L’Homme est dangereux.
Si, en dépit de ce danger, nous acceptons de vivre les uns sur les autres c’est sur la base de deux arguments :
Un premier qui est la connaissance de l’individu qu’on voit devant nous, connaissance acquise par l’habitude de son habitus au fil des années
Le second, puisque nous croisons aussi des inconnus, c’est la sensation ou conviction qu’il existe en tous cas dans sa cité, une valeur partagée par tous et qui indiquerait un pacte de non agression, un engagement dans le vivre ensemble.
Or il faut des indices concrets de ce pacte pour en être sûr : chacun doit arborer une marque au fer rouge, un tatouage, un collier, une plume sur la tête, un os dans le nez...
Il se pourrait qu’un de ces quatre il soit exigé ce genre de marque ou vignette mais de nos jours il n’en existe aucune que l’on porte sur soi et qui dise « Je m’engage dans le vivre ensemble »
Je dirais qu’au mieux, la cravate constituerait cette marque mais elle n’est qu’officieuse.
Restent alors deux autres marques qu’on ne porte pas vraiment sur soi mais qui dénotent d’un engagement dans le vivre ensemble : la constitution d’une progéniture qu’on expose au public (qu’on ose exposer et confier au public) et la constitution d’un patrimoine exposé ou vulnérable au public (la voiture en est un fort élément)
Si l’on devait ajouter une troisième marque ce serait le mariage « Elle et moi, c’est fait. Fin de la compétition sexuelle avec vous autres. Je compte sur vous pour ne pas draguer ma conjointe »
Voilà les trois marques les plus importantes que chacun arbore plus ou moins ostensiblement et qui nous indiquent que, globalement, tout le monde ou presque, a misé sur la paix.
Quand un film nous montre un monde brisé, on voit des rues non entretenues sans la moindre belle voiture confiée à la bonne garde du public.
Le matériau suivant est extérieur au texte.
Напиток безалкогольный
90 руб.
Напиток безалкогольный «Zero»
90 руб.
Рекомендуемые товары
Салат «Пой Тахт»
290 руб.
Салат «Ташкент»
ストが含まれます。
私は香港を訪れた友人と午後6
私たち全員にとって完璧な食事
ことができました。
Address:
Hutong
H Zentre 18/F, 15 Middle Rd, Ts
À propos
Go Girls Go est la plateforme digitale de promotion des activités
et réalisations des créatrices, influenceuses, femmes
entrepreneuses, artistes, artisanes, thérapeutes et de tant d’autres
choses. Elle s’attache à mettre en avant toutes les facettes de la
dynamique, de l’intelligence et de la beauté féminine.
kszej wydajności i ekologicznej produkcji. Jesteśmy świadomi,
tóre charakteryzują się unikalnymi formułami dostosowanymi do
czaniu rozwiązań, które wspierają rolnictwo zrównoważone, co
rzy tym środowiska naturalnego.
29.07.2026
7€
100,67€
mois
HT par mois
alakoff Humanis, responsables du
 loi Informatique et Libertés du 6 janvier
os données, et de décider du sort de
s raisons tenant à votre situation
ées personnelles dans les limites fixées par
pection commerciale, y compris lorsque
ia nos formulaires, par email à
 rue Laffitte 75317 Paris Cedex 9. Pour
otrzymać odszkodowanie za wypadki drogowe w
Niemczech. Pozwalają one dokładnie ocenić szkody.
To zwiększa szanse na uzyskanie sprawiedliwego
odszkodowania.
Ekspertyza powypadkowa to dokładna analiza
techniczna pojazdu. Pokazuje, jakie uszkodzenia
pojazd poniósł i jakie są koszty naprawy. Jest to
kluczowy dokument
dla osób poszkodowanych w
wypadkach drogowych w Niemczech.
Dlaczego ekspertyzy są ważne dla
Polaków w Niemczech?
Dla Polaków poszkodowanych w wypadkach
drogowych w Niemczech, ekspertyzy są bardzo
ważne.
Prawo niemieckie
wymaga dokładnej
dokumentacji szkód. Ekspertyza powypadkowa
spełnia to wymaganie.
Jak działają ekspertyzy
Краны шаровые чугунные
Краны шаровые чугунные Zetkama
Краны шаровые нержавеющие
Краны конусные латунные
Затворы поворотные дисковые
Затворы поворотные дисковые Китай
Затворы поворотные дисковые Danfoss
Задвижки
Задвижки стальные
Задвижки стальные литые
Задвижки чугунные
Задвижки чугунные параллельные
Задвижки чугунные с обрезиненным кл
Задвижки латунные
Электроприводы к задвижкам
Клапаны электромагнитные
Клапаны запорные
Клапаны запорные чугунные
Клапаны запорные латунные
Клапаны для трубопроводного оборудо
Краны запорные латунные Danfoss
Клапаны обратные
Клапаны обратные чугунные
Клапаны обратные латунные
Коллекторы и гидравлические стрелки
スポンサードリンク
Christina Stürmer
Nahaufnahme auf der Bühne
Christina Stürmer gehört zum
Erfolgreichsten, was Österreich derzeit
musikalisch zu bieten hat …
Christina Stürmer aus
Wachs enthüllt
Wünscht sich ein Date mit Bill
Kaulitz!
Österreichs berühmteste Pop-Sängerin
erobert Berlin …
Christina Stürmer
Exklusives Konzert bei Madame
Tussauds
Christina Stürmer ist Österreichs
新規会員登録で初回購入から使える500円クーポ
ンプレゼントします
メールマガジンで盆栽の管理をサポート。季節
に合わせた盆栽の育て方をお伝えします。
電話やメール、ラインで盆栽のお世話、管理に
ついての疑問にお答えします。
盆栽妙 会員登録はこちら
On ne voit plus aucune propriété ou belle pelouse confiée à la bonne garde du public et on ne voit évidemment plus aucun enfant se promener dehors.
J’ajoute un quatrième phénomène qui peut sembler accessoire mais qui produit son effet pacificateur, c’est celui de la plage où des milliers de gens sont côte à côte dans le plus simple appareil sans s’agresser.
Si de nos jours l’ambiance est encore paisible en dépit d’une forte montée de la paranoïa entre nous, c’est grâce à ceux qui osent encore laisser leurs voitures dans la rue, faire des gosses, les promener dehors et investir dans un bien immobilier.
J’ignore si la proportion de ceux qui refusent ce jeu du pacte social est en augmentation. Il me semble que non. Mais il est certain que s’il augmentait, il se produira un moment seuil où il y aura accélération du retrait de chacun de cet engagement, où chacun se barricadera et où nous allons tous tirer à vue.